* **Brief**: Every entry below, first to last, should be restated word for word.

Items from a dataset
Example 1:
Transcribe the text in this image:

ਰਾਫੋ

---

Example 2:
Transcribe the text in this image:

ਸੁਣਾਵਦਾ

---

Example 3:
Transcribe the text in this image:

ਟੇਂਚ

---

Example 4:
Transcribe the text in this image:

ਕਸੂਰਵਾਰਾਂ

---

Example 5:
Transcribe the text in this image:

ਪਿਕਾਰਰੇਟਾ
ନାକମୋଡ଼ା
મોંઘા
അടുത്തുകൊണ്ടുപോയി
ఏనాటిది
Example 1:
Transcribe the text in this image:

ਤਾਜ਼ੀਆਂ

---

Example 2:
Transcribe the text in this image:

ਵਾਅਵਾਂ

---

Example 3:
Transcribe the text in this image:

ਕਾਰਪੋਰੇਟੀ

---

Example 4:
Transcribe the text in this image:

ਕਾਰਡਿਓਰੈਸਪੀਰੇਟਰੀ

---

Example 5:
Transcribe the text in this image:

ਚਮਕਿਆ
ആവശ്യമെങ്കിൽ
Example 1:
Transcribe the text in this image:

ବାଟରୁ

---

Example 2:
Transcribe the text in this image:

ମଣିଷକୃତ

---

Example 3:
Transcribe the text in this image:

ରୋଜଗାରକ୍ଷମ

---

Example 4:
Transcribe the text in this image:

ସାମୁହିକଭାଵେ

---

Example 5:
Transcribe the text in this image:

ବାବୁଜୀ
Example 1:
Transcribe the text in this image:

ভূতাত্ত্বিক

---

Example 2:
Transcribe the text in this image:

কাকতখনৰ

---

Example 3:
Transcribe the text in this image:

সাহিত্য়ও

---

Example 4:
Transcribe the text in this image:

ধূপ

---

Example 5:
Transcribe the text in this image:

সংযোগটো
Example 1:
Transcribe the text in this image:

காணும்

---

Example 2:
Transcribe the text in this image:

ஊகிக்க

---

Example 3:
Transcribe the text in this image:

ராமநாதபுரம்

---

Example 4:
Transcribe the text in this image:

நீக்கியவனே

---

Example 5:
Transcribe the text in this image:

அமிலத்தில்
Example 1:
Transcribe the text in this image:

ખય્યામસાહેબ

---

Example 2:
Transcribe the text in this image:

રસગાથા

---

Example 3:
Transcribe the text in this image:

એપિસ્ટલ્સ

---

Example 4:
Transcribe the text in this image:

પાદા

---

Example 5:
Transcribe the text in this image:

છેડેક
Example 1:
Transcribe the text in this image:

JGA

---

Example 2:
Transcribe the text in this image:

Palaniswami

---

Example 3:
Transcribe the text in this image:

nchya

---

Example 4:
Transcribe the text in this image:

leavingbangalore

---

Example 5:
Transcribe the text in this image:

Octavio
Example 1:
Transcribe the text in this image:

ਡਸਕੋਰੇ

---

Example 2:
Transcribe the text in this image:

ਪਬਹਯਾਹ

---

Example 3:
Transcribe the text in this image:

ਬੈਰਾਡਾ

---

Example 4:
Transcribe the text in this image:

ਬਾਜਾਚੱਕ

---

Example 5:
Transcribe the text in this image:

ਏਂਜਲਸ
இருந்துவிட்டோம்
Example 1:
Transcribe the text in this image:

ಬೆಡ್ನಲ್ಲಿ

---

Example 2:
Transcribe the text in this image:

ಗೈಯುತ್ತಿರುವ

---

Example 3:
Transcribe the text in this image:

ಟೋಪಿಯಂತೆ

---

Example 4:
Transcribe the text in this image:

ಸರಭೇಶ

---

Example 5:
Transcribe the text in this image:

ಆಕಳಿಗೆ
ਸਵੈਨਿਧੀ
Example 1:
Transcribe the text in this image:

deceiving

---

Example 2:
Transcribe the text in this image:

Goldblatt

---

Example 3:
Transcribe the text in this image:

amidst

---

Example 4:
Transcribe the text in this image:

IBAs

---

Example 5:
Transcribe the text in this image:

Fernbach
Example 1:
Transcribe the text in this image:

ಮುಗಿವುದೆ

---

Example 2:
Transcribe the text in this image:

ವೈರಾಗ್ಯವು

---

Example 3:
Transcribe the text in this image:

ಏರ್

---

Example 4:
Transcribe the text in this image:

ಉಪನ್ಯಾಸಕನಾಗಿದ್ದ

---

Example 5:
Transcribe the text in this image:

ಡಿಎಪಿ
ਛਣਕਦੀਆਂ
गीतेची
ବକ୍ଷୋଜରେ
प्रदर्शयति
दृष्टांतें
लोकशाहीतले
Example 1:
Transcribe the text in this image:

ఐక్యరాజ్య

* **The answer**:
Example 1:
Transcribe the text in this image:

ਰਾਫੋ

---

Example 2:
Transcribe the text in this image:

ਸੁਣਾਵਦਾ

---

Example 3:
Transcribe the text in this image:

ਟੇਂਚ

---

Example 4:
Transcribe the text in this image:

ਕਸੂਰਵਾਰਾਂ

---

Example 5:
Transcribe the text in this image:

ਪਿਕਾਰਰੇਟਾ
ନାକମୋଡ଼ା
મોંઘા
അടുത്തുകൊണ്ടുപോയി
ఏనాటిది
Example 1:
Transcribe the text in this image:

ਤਾਜ਼ੀਆਂ

---

Example 2:
Transcribe the text in this image:

ਵਾਅਵਾਂ

---

Example 3:
Transcribe the text in this image:

ਕਾਰਪੋਰੇਟੀ

---

Example 4:
Transcribe the text in this image:

ਕਾਰਡਿਓਰੈਸਪੀਰੇਟਰੀ

---

Example 5:
Transcribe the text in this image:

ਚਮਕਿਆ
ആവശ്യമെങ്കിൽ
Example 1:
Transcribe the text in this image:

ବାଟରୁ

---

Example 2:
Transcribe the text in this image:

ମଣିଷକୃତ

---

Example 3:
Transcribe the text in this image:

ରୋଜଗାରକ୍ଷମ

---

Example 4:
Transcribe the text in this image:

ସାମୁହିକଭାଵେ

---

Example 5:
Transcribe the text in this image:

ବାବୁଜୀ
Example 1:
Transcribe the text in this image:

ভূতাত্ত্বিক

---

Example 2:
Transcribe the text in this image:

কাকতখনৰ

---

Example 3:
Transcribe the text in this image:

সাহিত্য়ও

---

Example 4:
Transcribe the text in this image:

ধূপ

---

Example 5:
Transcribe the text in this image:

সংযোগটো
Example 1:
Transcribe the text in this image:

காணும்

---

Example 2:
Transcribe the text in this image:

ஊகிக்க

---

Example 3:
Transcribe the text in this image:

ராமநாதபுரம்

---

Example 4:
Transcribe the text in this image:

நீக்கியவனே

---

Example 5:
Transcribe the text in this image:

அமிலத்தில்
Example 1:
Transcribe the text in this image:

ખય્યામસાહેબ

---

Example 2:
Transcribe the text in this image:

રસગાથા

---

Example 3:
Transcribe the text in this image:

એપિસ્ટલ્સ

---

Example 4:
Transcribe the text in this image:

પાદા

---

Example 5:
Transcribe the text in this image:

છેડેક
Example 1:
Transcribe the text in this image:

JGA

---

Example 2:
Transcribe the text in this image:

Palaniswami

---

Example 3:
Transcribe the text in this image:

nchya

---

Example 4:
Transcribe the text in this image:

leavingbangalore

---

Example 5:
Transcribe the text in this image:

Octavio
Example 1:
Transcribe the text in this image:

ਡਸਕੋਰੇ

---

Example 2:
Transcribe the text in this image:

ਪਬਹਯਾਹ

---

Example 3:
Transcribe the text in this image:

ਬੈਰਾਡਾ

---

Example 4:
Transcribe the text in this image:

ਬਾਜਾਚੱਕ

---

Example 5:
Transcribe the text in this image:

ਏਂਜਲਸ
இருந்துவிட்டோம்
Example 1:
Transcribe the text in this image:

ಬೆಡ್ನಲ್ಲಿ

---

Example 2:
Transcribe the text in this image:

ಗೈಯುತ್ತಿರುವ

---

Example 3:
Transcribe the text in this image:

ಟೋಪಿಯಂತೆ

---

Example 4:
Transcribe the text in this image:

ಸರಭೇಶ

---

Example 5:
Transcribe the text in this image:

ಆಕಳಿಗೆ
ਸਵੈਨਿਧੀ
Example 1:
Transcribe the text in this image:

deceiving

---

Example 2:
Transcribe the text in this image:

Goldblatt

---

Example 3:
Transcribe the text in this image:

amidst

---

Example 4:
Transcribe the text in this image:

IBAs

---

Example 5:
Transcribe the text in this image:

Fernbach
Example 1:
Transcribe the text in this image:

ಮುಗಿವುದೆ

---

Example 2:
Transcribe the text in this image:

ವೈರಾಗ್ಯವು

---

Example 3:
Transcribe the text in this image:

ಏರ್

---

Example 4:
Transcribe the text in this image:

ಉಪನ್ಯಾಸಕನಾಗಿದ್ದ

---

Example 5:
Transcribe the text in this image:

ಡಿಎಪಿ
ਛਣਕਦੀਆਂ
गीतेची
ବକ୍ଷୋଜରେ
प्रदर्शयति
दृष्टांतें
लोकशाहीतले
Example 1:
Transcribe the text in this image:

ఐక్యరాజ్య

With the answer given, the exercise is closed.